Day 4: Chapters 6 and 7. As I near the conclusion of Gatsby, I’ll refrain from spoilers. Maybe you’ve never read it? Or, maybe, like me, you have, but don’t remember exactly how the plot unfolds? Suffice it to say that Fitzgerald continues his pattern of exploring one scene per chapter, generally expanding the cast of characters we see interact such that by Chapter 7, we have all the major players coming together (Nick, Gatsby, Daisy, Tom, Jordan, and George and Myrtle Wilson), although they don’t all survive the chapter. Sometimes, I suspect that Gatsby’s place near the top of the list of great American novels is because it’s the ideal high school English class book. It’s short, it’s not overly challenging in terms of vocabulary, it allows for fruitful discussion of the idea of the observant first-person narrator, and don’t forget those symbols! Or, to put it another way, everybody’s read it. Plus it makes for a pretty sumptuous movie. It also leaves room for ambiguity when it comes to character motivation. Does Gatsby have a pure love for Daisy, or is she simply another rich possession to acquire? Is Daisy attracted to Gatsby for Gatsby, or does he represent the more glamorous life of new money when compared with old money? How does Daisy work through her feelings for her cheating husband vs. the tarnished version of Gatsby that Tom seeks to uncover for her? Discuss.
Day 5: Chapters 8 and 9. To the very end, Nick vacillates in his feelings about Gatsby. Practically Nick’s final words to him (“You’re worth the whole damn bunch put together”) is immediately followed by this: “It was the only compliment I ever gave him, because I disapproved of him from beginning to end.” Yet Nick, unlike practically everyone else, is there at the end, allowing us to compare the final, desolate view of Gatsby’s mansion with the parties we recall from earlier.

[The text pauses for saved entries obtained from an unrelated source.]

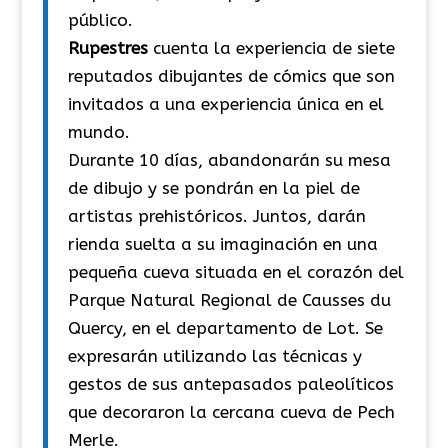
público.
Rupestres
cuenta la experiencia de siete
reputados dibujantes de cómics que son
invitados a una experiencia única en el
mundo.
Durante 10 días, abandonarán su mesa
de dibujo y se pondrán en la piel de
artistas prehistóricos. Juntos, darán
rienda suelta a su imaginación en una
pequeña cueva situada en el corazón del
Parque Natural Regional de Causses du
Quercy, en el departamento de Lot. Se
expresarán utilizando las técnicas y
gestos de sus antepasados paleolíticos
que decoraron la cercana cueva de Pech
Merle.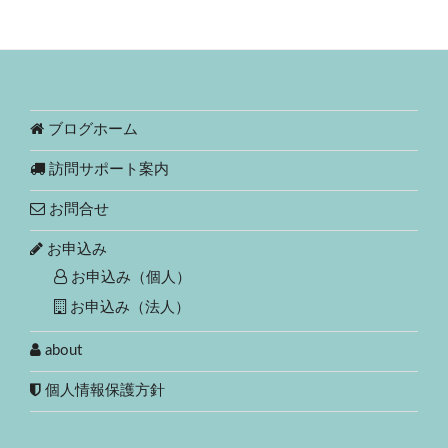
ブログホーム
訪問サポート案内
お問合せ
お申込み
お申込み（個人）
お申込み（法人）
about
個人情報保護方針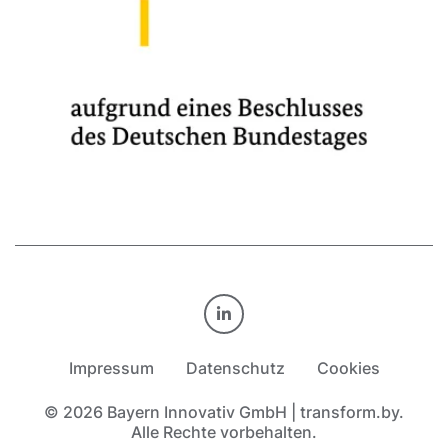
TRANSFORM.BY AUF LINKE
Impressum
Datenschutz
Cookies
© 2026 Bayern Innovativ GmbH | transform.by.
Alle Rechte vorbehalten.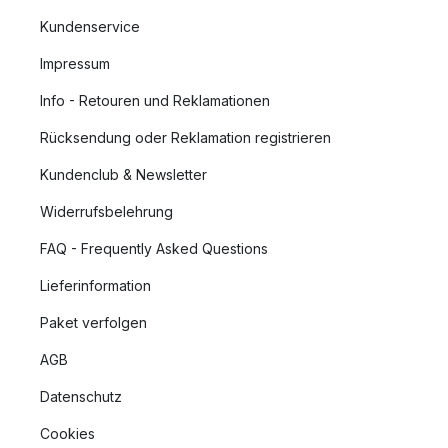
Kundenservice
Impressum
Info - Retouren und Reklamationen
Rücksendung oder Reklamation registrieren
Kundenclub & Newsletter
Widerrufsbelehrung
FAQ - Frequently Asked Questions
Lieferinformation
Paket verfolgen
AGB
Datenschutz
Cookies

If The Great Gatsby has a legitimate claim for the crown of Great American Novel, its slim size points the way. There are moments in both Huckleberry Finn and Moby-Dick where inspiration flags a bit, but there’s no fat to Gatsby. Every scene, every description, every symbol, every flashback, every twist and turn in our view of character, all the ideas about money. success, and love: nothing is wasted in this superbly crafted novel. At the level of the individual sentence, I personally lean toward Twain’s homespun humor and Melville’s Biblical cadences (and I’m still not changing my best-of-1925 vote for Virginia Wolff). but if your only experience of Fitzgerald’s masterpiece was way back in high school, celebrate the birthday of The Great Gatsby by reading it anew, then see what you think today.